| Task objective |
Copy the lines of the listing verbatim, starting with its first line and ending with the line that contains "2: (412, 57)". Include both of those lines.

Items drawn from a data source
============

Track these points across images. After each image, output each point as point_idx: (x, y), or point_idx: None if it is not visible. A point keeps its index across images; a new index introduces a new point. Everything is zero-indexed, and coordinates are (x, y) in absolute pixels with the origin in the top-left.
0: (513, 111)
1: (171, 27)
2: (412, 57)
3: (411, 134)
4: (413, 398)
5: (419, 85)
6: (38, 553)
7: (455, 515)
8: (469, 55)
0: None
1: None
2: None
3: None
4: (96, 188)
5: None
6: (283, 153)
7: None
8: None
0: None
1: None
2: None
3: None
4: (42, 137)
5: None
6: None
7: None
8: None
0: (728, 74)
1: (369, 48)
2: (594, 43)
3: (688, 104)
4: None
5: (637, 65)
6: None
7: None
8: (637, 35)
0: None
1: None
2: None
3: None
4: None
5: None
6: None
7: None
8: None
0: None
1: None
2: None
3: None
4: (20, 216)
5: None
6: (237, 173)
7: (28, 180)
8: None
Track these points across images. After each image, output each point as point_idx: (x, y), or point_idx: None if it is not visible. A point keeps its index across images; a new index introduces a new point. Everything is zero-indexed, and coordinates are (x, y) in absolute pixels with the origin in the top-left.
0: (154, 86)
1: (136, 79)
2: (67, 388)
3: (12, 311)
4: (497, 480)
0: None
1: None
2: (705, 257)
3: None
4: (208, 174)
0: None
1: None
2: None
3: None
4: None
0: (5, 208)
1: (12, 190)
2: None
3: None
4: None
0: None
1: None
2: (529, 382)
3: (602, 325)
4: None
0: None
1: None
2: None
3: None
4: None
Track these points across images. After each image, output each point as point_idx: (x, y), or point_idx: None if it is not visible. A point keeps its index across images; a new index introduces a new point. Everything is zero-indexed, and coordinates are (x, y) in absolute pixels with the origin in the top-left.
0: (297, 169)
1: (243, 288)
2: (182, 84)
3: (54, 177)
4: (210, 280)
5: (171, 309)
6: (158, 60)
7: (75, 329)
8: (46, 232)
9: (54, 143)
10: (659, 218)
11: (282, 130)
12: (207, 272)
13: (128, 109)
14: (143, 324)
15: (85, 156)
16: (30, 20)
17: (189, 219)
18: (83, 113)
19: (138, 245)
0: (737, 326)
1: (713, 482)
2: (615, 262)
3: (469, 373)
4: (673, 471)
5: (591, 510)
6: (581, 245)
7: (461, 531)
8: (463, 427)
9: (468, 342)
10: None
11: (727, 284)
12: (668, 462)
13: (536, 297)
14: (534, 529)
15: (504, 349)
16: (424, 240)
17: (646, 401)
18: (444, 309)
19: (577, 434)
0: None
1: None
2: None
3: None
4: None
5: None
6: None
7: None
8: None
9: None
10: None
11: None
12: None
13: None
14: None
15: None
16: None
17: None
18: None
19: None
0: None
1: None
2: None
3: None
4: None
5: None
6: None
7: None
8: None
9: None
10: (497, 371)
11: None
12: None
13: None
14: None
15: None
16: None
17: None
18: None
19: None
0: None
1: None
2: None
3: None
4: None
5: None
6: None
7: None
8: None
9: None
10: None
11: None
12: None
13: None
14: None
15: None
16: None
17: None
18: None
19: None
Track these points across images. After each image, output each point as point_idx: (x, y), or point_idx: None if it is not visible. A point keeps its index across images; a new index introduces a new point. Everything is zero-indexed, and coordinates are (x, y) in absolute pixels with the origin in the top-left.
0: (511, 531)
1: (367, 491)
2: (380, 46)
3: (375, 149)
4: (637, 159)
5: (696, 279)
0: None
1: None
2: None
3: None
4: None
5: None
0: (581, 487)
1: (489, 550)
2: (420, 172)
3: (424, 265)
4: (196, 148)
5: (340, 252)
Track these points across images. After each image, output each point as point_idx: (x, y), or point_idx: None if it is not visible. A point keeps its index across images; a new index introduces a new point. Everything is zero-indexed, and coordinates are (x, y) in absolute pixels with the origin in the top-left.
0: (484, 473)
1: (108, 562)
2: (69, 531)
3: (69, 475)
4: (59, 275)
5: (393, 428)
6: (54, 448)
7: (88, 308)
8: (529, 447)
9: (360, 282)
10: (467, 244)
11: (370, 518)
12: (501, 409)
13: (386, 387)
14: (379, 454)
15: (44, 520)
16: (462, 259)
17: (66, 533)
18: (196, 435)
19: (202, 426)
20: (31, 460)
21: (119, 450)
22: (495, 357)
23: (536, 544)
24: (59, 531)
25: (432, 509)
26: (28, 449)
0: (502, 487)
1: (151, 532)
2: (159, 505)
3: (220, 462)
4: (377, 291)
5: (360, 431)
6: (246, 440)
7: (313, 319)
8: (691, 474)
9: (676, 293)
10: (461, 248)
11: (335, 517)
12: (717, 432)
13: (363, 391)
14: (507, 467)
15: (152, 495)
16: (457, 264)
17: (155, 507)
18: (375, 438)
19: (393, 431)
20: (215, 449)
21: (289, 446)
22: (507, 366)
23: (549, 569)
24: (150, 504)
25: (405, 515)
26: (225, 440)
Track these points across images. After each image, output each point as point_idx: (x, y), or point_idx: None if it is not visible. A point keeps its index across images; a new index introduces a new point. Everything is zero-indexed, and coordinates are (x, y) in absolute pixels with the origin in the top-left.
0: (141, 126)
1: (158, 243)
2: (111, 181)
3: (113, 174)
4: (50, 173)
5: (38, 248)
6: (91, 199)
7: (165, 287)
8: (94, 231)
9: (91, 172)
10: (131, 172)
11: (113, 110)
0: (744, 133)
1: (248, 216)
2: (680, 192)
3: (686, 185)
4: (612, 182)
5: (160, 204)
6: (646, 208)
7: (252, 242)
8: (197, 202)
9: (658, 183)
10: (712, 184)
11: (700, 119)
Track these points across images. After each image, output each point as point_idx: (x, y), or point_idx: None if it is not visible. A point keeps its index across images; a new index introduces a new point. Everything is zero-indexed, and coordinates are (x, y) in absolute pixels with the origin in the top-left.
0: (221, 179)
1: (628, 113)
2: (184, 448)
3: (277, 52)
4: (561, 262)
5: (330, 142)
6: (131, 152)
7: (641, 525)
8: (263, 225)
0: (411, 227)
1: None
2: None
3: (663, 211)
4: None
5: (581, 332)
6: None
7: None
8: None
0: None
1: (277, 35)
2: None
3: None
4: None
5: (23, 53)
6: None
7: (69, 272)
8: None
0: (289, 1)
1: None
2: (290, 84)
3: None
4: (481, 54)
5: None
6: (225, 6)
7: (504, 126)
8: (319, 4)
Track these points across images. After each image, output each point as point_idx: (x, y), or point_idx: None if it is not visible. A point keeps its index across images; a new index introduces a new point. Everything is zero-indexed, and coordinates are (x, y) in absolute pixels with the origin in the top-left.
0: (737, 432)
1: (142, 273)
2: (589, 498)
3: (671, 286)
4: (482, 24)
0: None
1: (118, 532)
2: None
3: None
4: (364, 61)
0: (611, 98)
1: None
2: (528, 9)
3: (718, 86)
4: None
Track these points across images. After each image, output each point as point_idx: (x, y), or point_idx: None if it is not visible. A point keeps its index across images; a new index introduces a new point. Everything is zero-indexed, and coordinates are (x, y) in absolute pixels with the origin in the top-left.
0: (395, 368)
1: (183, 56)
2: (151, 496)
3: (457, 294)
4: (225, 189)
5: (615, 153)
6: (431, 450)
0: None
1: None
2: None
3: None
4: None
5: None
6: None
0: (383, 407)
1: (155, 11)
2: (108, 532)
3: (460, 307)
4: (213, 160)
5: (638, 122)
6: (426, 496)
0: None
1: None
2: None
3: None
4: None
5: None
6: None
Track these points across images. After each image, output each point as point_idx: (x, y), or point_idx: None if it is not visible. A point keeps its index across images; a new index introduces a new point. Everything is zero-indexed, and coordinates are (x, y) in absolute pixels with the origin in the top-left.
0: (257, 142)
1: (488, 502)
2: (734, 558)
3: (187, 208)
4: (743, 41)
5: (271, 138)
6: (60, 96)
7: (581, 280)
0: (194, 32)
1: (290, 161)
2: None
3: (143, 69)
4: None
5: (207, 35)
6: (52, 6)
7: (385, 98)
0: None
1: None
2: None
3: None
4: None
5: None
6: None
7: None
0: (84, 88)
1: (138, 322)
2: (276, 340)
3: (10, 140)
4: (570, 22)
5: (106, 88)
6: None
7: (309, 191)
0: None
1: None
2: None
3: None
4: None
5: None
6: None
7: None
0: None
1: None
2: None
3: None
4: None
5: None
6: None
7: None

============

| In response |
Track these points across images. After each image, output each point as point_idx: (x, y), or point_idx: None if it is not visible. A point keeps its index across images; a new index introduces a new point. Everything is zero-indexed, and coordinates are (x, y) in absolute pixels with the origin in the top-left.
0: (513, 111)
1: (171, 27)
2: (412, 57)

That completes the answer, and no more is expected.